Without the pictures, write out all the lines below exactly as they appear.
>>>>>
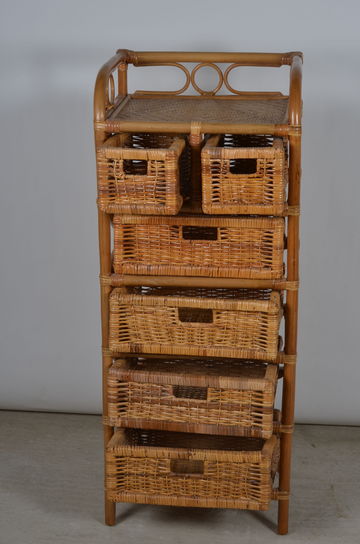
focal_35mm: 75
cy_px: 272
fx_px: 1130
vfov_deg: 27.0
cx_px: 180
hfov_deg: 18.1
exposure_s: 1/125
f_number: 14
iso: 100
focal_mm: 50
<<<<<
[RESPONSE FOR THIS EXERCISE]:
focal_35mm: 75
cy_px: 272
fx_px: 1130
vfov_deg: 27.0
cx_px: 180
hfov_deg: 18.1
exposure_s: 1/125
f_number: 14
iso: 100
focal_mm: 50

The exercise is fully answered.